1. President-elect Donald Trump said Tuesday that he’s fully mended fences with House Speaker Paul Ryan, praising him as being “like a fine wine.” As opposed to Trump himself who is more like a fine whine.
2. According to a new study, men, on average, last two minutes during sex. “Two minutes has never felt more like an eternity,” said Melania.
3. An art gallery in Los Angeles has collected 12,756 VHS copies of the film “Jerry Maguire.” If stockpiling VHS tapes of mildly amusing, rom-coms from the early 90s is considered art then my parent’s den must be the fucking Louvre.
4. After the town marshal and four reserve deputies walked off the job in protest on Monday, the small Indiana town of Bunker Hill was left without any police officers. While the protest is going on, residents are being asked to behave properly, storeowners are being asked to be vigilant and black people are being asked to shoot themselves.
5. A state trooper in New Jersey has been arrested and suspended without pay for allegedly pulling women over just to ask them out on dates. The drivers knew something was amiss when, after he frisked them, he turned around and said, “Okay, now your turn.”
6. NBC News is reporting that President Vladimir Putin was directly involved in the intel campaign conducted by the Russians aimed at influencing the U.S. election. That’s crazy, can you imagine having a president actually present and involved in intel briefings?
7. President-elect Donald Trump has announced that his first decoration for the Oval Office will be a 1987 letter from Richard Nixon to Trump. Which makes sense because Trump and Nixon have a lot in common, both were presidents, both are forever tied to hotels and both are called Dick for short.
8. According to reports, President-elect Donald Trump is planning to offer the head of the National Endowment for the Arts to actor Sylvester Stallone. Because, much like the rest of America, Trump has already forgotten about Scott Baio.

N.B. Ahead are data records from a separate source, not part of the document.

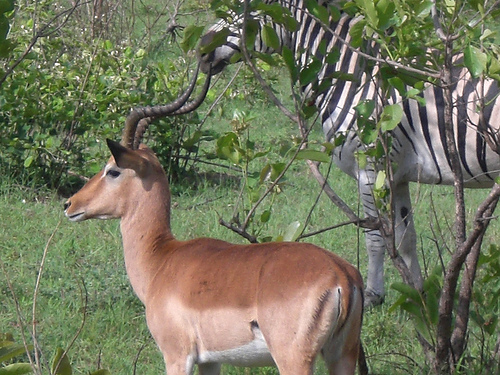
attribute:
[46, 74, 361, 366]
gazelle — brown, standing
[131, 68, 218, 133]
horns — black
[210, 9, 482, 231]
zebra — striped, black, whtie, standing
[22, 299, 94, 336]
grass — green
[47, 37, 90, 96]
leaves — green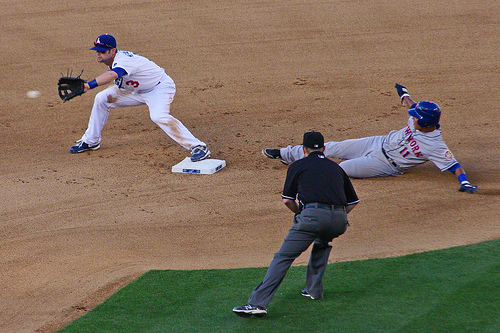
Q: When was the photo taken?
A: Day time.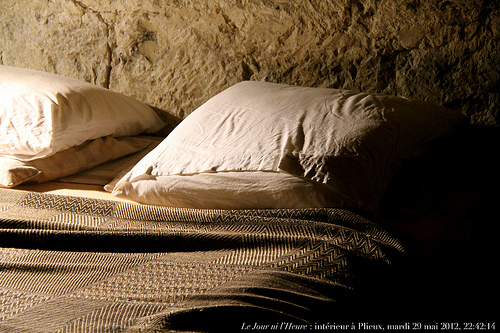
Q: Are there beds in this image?
A: Yes, there is a bed.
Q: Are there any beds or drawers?
A: Yes, there is a bed.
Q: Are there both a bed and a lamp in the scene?
A: No, there is a bed but no lamps.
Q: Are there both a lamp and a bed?
A: No, there is a bed but no lamps.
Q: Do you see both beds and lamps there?
A: No, there is a bed but no lamps.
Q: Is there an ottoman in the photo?
A: No, there are no ottomen.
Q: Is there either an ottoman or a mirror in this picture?
A: No, there are no ottomen or mirrors.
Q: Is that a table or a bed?
A: That is a bed.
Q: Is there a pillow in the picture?
A: Yes, there is a pillow.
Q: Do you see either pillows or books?
A: Yes, there is a pillow.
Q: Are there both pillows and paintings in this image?
A: No, there is a pillow but no paintings.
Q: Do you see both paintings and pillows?
A: No, there is a pillow but no paintings.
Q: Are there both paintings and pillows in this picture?
A: No, there is a pillow but no paintings.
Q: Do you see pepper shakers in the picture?
A: No, there are no pepper shakers.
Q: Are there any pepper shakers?
A: No, there are no pepper shakers.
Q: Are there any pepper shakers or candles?
A: No, there are no pepper shakers or candles.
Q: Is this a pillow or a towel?
A: This is a pillow.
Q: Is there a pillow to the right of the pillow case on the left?
A: Yes, there is a pillow to the right of the pillowcase.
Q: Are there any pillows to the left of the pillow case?
A: No, the pillow is to the right of the pillow case.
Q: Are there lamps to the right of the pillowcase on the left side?
A: No, there is a pillow to the right of the pillowcase.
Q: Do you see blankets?
A: Yes, there is a blanket.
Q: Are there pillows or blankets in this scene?
A: Yes, there is a blanket.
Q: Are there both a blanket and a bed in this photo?
A: Yes, there are both a blanket and a bed.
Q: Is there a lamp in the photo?
A: No, there are no lamps.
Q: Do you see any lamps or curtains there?
A: No, there are no lamps or curtains.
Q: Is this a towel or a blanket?
A: This is a blanket.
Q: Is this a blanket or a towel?
A: This is a blanket.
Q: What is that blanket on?
A: The blanket is on the bed.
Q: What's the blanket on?
A: The blanket is on the bed.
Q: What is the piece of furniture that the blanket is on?
A: The piece of furniture is a bed.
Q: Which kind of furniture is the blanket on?
A: The blanket is on the bed.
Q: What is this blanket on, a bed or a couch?
A: The blanket is on a bed.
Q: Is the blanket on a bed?
A: Yes, the blanket is on a bed.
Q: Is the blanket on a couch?
A: No, the blanket is on a bed.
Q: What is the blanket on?
A: The blanket is on the bed.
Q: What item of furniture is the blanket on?
A: The blanket is on the bed.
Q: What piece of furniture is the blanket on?
A: The blanket is on the bed.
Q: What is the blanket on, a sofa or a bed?
A: The blanket is on a bed.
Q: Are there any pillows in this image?
A: Yes, there is a pillow.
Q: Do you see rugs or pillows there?
A: Yes, there is a pillow.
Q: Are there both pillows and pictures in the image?
A: No, there is a pillow but no pictures.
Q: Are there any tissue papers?
A: No, there are no tissue papers.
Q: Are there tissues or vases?
A: No, there are no tissues or vases.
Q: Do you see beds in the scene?
A: Yes, there is a bed.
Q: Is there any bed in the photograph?
A: Yes, there is a bed.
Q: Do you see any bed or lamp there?
A: Yes, there is a bed.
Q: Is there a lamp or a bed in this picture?
A: Yes, there is a bed.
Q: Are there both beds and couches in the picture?
A: No, there is a bed but no couches.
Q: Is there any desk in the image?
A: No, there are no desks.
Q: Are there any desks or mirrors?
A: No, there are no desks or mirrors.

9. In a telephone call, President-elect Donald Trump told Vietnam’s prime minister he wanted to further strengthen ties between the two countries. Although, I’m not sure they were talking about the same thing:
10. Bruce Springsteen’s 1957 Chevrolet Bel Air convertible, referenced in his iconic song “Born to Run,” is up for auction. Singer Billy Ocean is thinking about selling the car from his hit “Get Out of My Dreams and Into My Car,” but can’t as of right because he is living in it.
11. The UK’s fertility regulator has given the green light to a treatment that will make it possible for babies to be made from two women and a man. “Who said anything about trying to make a baby?” said Bill Clinton.
12. An online novelty store is selling what it calls a ‘hipster’ nativity scene for $130. I don’t understand, everyone was wearing sandals, they all had beards, two guys showed up to the party with frankincense and myrrh, and they were giving birth in a barn, what did they change to make it hipster?
14. Massachusetts on Thursday became the first state in the Northeast to legalize marijuana for recreational use. And what better way for weed to become legal than by announcing it over a month after the vote took place.
15. Actress Jennifer Lawrence is facing a backlash after admitting during in an interview that she used some sacred rocks in Hawaii to scratch her butt. But, in her defense, they weren’t sacred before.
16. On Friday, the attorney general of Cherokee Nation legalized same-sex marriage within the tribe. Which is great news for Never Had a Girlfriend and his ‘roommate’ Cries at the Ice Capades.
18. A debt-ridden student in Australia blew $1.3 million on sports cars, speed boats, strippers and cocaine after a bank error gave him an unlimited overdraft. “I know what it feels like to waste that kind of money,” said Hillary donors.
19. According to doctors, consuming large amounts of marijuana can result in endless cycles of vomiting. Although, I imagine the constant Phish music also has something to do with that.
20. According to reports, New Jersey Governor Chris Christie turned down several positions in President-elect Donald Trump’s incoming administration, including ambassador to Italy. Which doesn’t make sense, because you’d think with all the bridges in Venice, that’d be his holy grail.